* RECORDS FOR PROCESSING

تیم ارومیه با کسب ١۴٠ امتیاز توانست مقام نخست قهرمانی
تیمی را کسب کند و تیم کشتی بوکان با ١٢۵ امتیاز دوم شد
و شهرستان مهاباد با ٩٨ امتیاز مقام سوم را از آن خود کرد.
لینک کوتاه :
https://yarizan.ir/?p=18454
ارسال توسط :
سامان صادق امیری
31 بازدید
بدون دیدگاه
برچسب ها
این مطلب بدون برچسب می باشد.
---
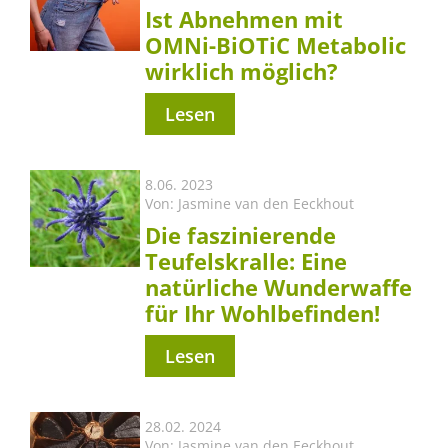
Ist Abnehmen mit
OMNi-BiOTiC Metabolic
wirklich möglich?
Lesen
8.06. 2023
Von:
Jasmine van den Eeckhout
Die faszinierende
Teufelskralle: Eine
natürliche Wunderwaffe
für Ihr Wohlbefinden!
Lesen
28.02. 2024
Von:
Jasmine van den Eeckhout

* TASK GOAL
Some lines in the records may hold "بدون"; state how many do, and give no more than that number.

* OUTPUT FOR THIS TASK
2